After that, I drove down to Tingley Beach which is on the Rio Grande off Central. Central used to be part of the historic 66, I thought that was pretty neat. There wasn't much to do, but I just walked around and enjoyed the beauty of the area. Gosh, how incredible is the Rio Grande? I feel like you hear so many stories, so many songs about it, it was kind of awe-inspiring to actually be on the banks of this mighty river.
After the beach, I drove around, went to the historic downtown area. "Historic" means something dramatically different here than it does in the East Coast. Historic is native Americans, missions and Spanish influences, not the colonial, Revolutionary style history we see back home.
The architecture was really different as well. Everything was as stereotypical as you'd imagine. The peach clay houses with stucco style roofs. I loved it though. When I was a little girl, I got to redecorate my room, and I picked peach walls with turquoise trim. I loved those colors because they reminded me of the west. Here in Albuquerque, even the highway dividers were peach with turquoise accents, it was really quite neat. Anyways, the houses all looked very stucco and Spanish. None of the drab suburban nightmare vinyl siding we see back home.Although, I do imagine these homes probably feel pretty suburban here, but they're different, they're unique! The funny thing is, I LOOOOVE this architecture. There are a few homes in the city of Richmond built after this style, and I always comment how much I love them. I still think it dates back to when I was younger and we came out here. The other interesting thing is, they don't have lawns. I guess water is too precious to have grass, so the yards were made of stone and sand. I have no idea what part of town the below photo was in, if it was middle class or affluent, but it was on my sightseeing tour. Very typical of the homes you'd see here.

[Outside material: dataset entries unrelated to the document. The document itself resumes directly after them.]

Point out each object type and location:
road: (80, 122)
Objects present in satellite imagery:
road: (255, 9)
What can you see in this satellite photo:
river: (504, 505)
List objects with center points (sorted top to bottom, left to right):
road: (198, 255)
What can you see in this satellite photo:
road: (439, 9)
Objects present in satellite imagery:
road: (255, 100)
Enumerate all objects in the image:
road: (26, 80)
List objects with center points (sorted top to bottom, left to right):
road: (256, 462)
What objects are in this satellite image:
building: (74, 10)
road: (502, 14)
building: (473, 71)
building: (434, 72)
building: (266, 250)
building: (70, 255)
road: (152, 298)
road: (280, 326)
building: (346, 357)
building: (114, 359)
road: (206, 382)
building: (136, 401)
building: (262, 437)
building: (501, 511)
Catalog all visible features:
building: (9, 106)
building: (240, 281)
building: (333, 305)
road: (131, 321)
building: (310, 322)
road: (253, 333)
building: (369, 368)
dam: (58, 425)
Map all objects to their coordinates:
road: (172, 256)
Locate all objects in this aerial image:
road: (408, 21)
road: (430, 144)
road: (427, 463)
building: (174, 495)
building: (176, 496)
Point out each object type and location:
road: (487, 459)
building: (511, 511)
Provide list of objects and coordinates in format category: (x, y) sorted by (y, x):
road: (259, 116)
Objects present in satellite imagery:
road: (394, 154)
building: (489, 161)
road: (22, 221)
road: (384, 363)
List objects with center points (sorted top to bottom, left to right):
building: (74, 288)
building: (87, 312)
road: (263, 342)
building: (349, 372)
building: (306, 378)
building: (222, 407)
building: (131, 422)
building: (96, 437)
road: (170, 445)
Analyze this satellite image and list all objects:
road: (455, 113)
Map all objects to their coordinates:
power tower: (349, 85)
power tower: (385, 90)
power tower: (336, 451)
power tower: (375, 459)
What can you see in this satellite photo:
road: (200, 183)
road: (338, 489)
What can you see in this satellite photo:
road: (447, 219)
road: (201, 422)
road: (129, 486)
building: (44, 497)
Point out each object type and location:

When I went back out tonight, there was a gorgeous full moon that was casting the most beautiful glow on the snow covered Sandias. It was soooo romantic, I have to tell you, I wish L was here with me enjoying it. (BTW, guess I owe you a bit about L! For another post I guess). Then down into the valley, the lights of the city twinkled under the full moon and stars, and I have to say it was breathtaking.
Oh! I almost forgot! The best part was my rental car! They gave me the most adorable red bug! Doesn't this 100% fit my personality?! The best part is, I'd always wanted a bug. Even the old ones, but especially when the new ones came out a few years ago. Granted, I thought I wanted a yellow bug convertible, but this red one was something! I loved driving around in it! It felt so fun cruising around town in it! It was easy to drive and maneuver, and now I want one even more!! Oh, this fits me! I BELONG in a bug. I DESERVE a bug!
Ok, well, I guess that's it for now. Please wish me luck getting back to Richmond tomorrow in one piece and on time!